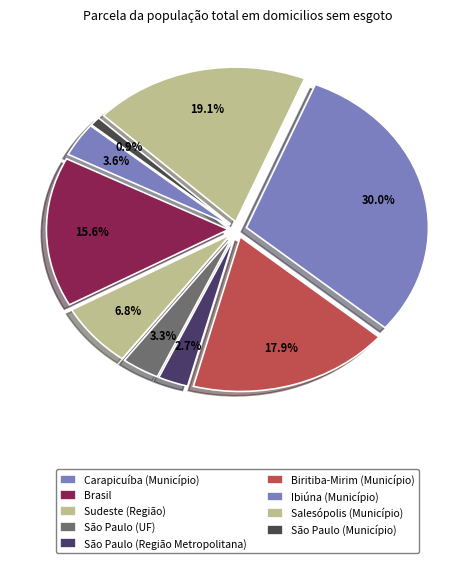

How many slices are in this pie chart?

9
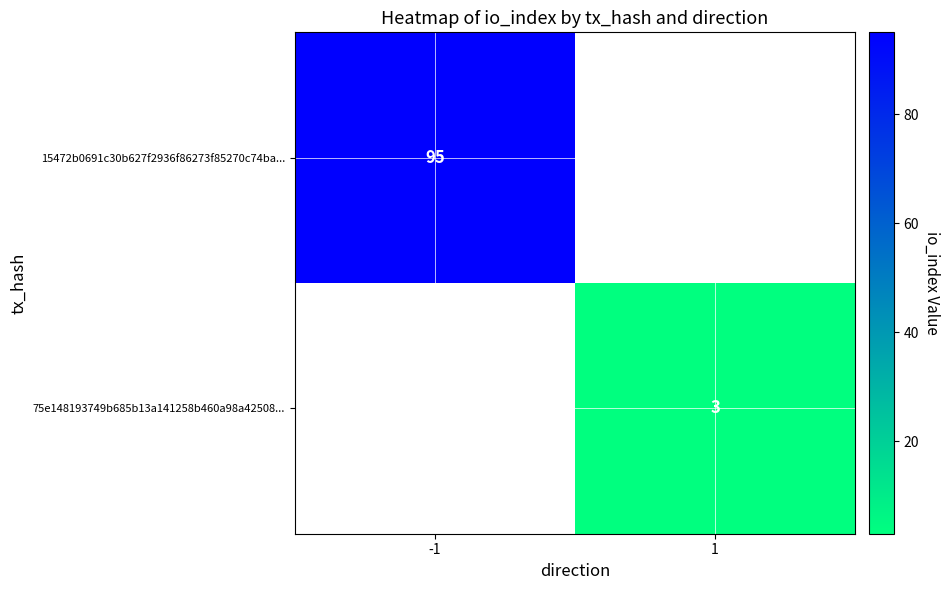

The value of 15472b0691c30b627f2936f86273f85270c74ba... at -1 is 157. True or false?

False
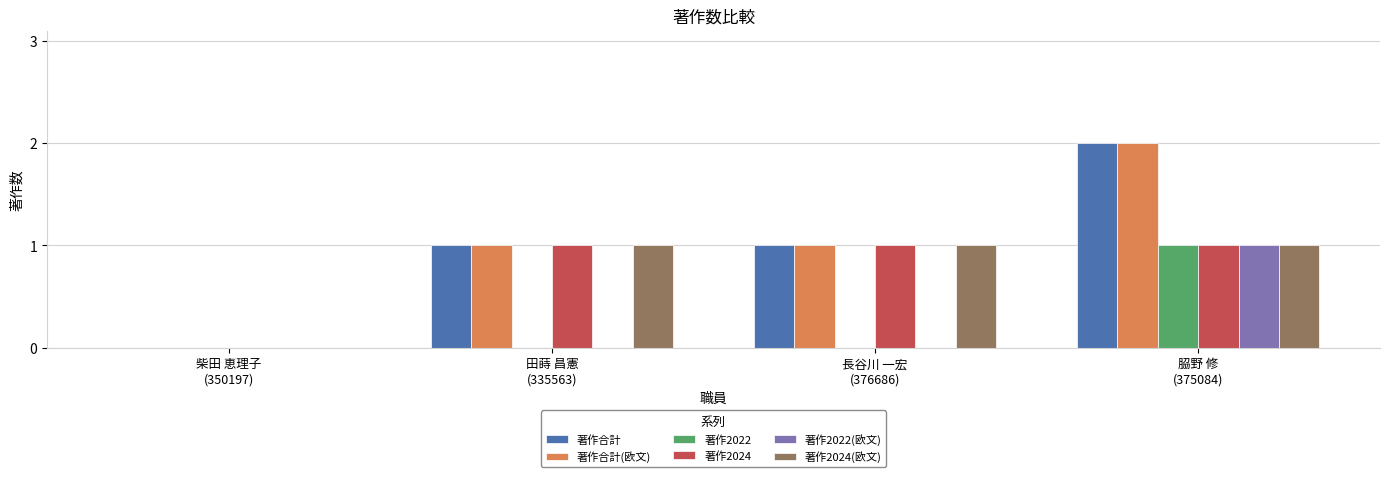

Reading left to right, what are all the values shown in this chart?

著作合計: 柴田 恵理子
(350197)=0	田蒔 昌憲
(335563)=1	長谷川 一宏
(376686)=1	𦚰野 修
(375084)=2
著作合計(欧文): 柴田 恵理子
(350197)=0	田蒔 昌憲
(335563)=1	長谷川 一宏
(376686)=1	𦚰野 修
(375084)=2
著作2022: 柴田 恵理子
(350197)=0	田蒔 昌憲
(335563)=0	長谷川 一宏
(376686)=0	𦚰野 修
(375084)=1
著作2024: 柴田 恵理子
(350197)=0	田蒔 昌憲
(335563)=1	長谷川 一宏
(376686)=1	𦚰野 修
(375084)=1
著作2022(欧文): 柴田 恵理子
(350197)=0	田蒔 昌憲
(335563)=0	長谷川 一宏
(376686)=0	𦚰野 修
(375084)=1
著作2024(欧文): 柴田 恵理子
(350197)=0	田蒔 昌憲
(335563)=1	長谷川 一宏
(376686)=1	𦚰野 修
(375084)=1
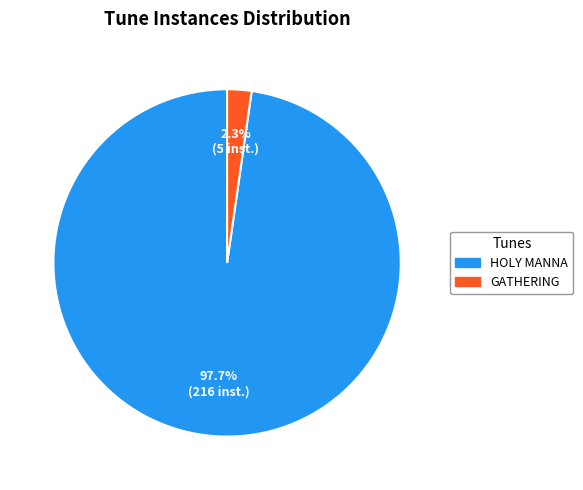

Is the sum of GATHERING and HOLY MANNA greater than half?

Yes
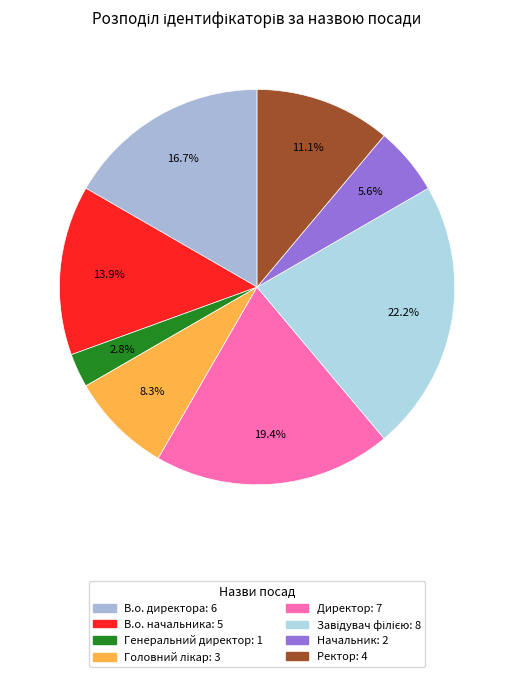

To the nearest percent, what percentage of the pie is Директор?

19%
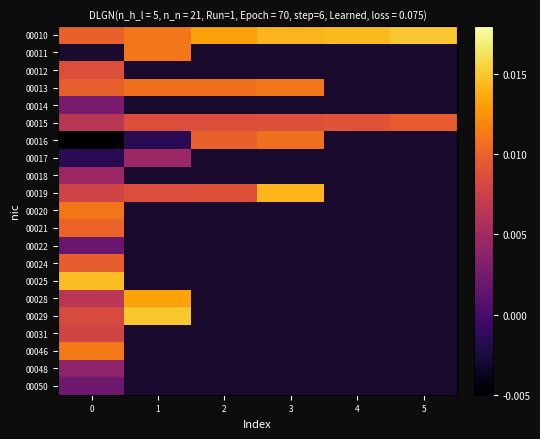

Which category has the highest value across all series?

5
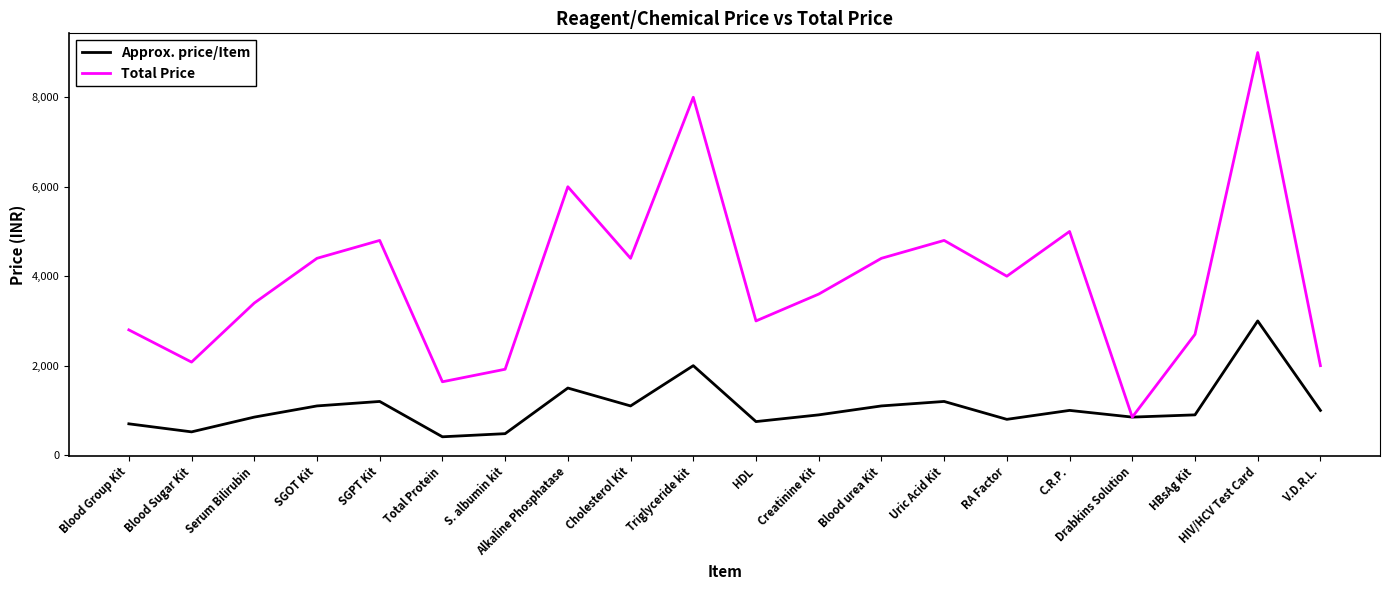

Which series has the widest spread of values?

Total Price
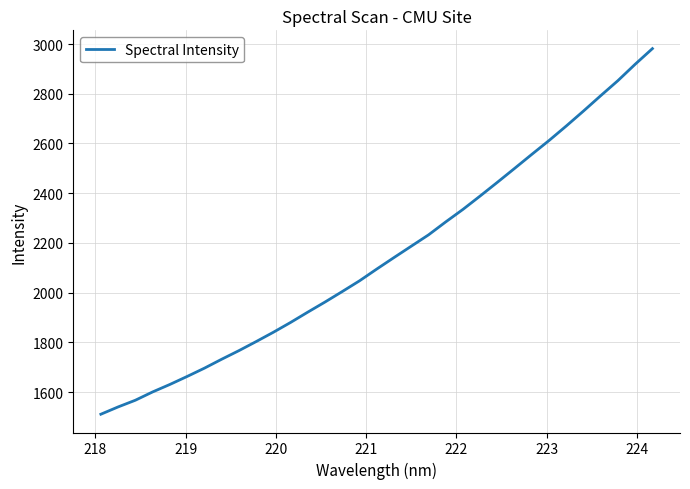

What is the smallest value displayed?

1510.7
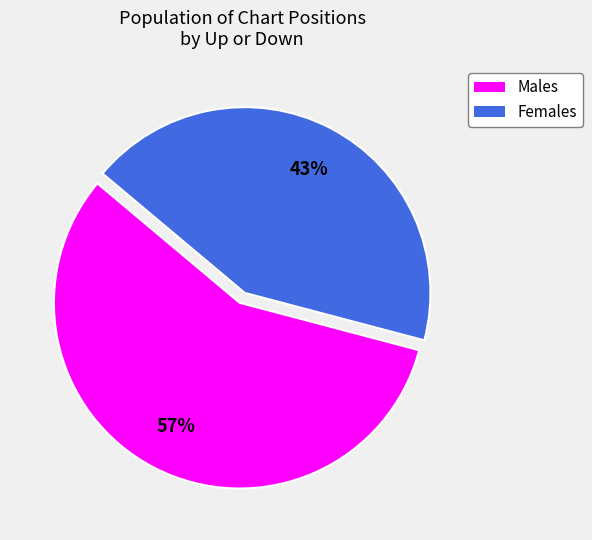

Which has a higher value, Females or Males?

Males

▶ _TASK_
Rewrite all of the entries above with every instance of "chart" changed to "graph" and nothing else altered. Omit the pictures from your answer.

▶ _FINISHED TASK_
How many slices are in this pie graph?

9

The value of 15472b0691c30b627f2936f86273f85270c74ba... at -1 is 157. True or false?

False

Reading left to right, what are all the values shown in this graph?

著作合計: 柴田 恵理子
(350197)=0	田蒔 昌憲
(335563)=1	長谷川 一宏
(376686)=1	𦚰野 修
(375084)=2
著作合計(欧文): 柴田 恵理子
(350197)=0	田蒔 昌憲
(335563)=1	長谷川 一宏
(376686)=1	𦚰野 修
(375084)=2
著作2022: 柴田 恵理子
(350197)=0	田蒔 昌憲
(335563)=0	長谷川 一宏
(376686)=0	𦚰野 修
(375084)=1
著作2024: 柴田 恵理子
(350197)=0	田蒔 昌憲
(335563)=1	長谷川 一宏
(376686)=1	𦚰野 修
(375084)=1
著作2022(欧文): 柴田 恵理子
(350197)=0	田蒔 昌憲
(335563)=0	長谷川 一宏
(376686)=0	𦚰野 修
(375084)=1
著作2024(欧文): 柴田 恵理子
(350197)=0	田蒔 昌憲
(335563)=1	長谷川 一宏
(376686)=1	𦚰野 修
(375084)=1

Is the sum of GATHERING and HOLY MANNA greater than half?

Yes

To the nearest percent, what percentage of the pie is Директор?

19%

Which category has the highest value across all series?

5

Which series has the widest spread of values?

Total Price

What is the smallest value displayed?

1510.7

Which has a higher value, Females or Males?

Males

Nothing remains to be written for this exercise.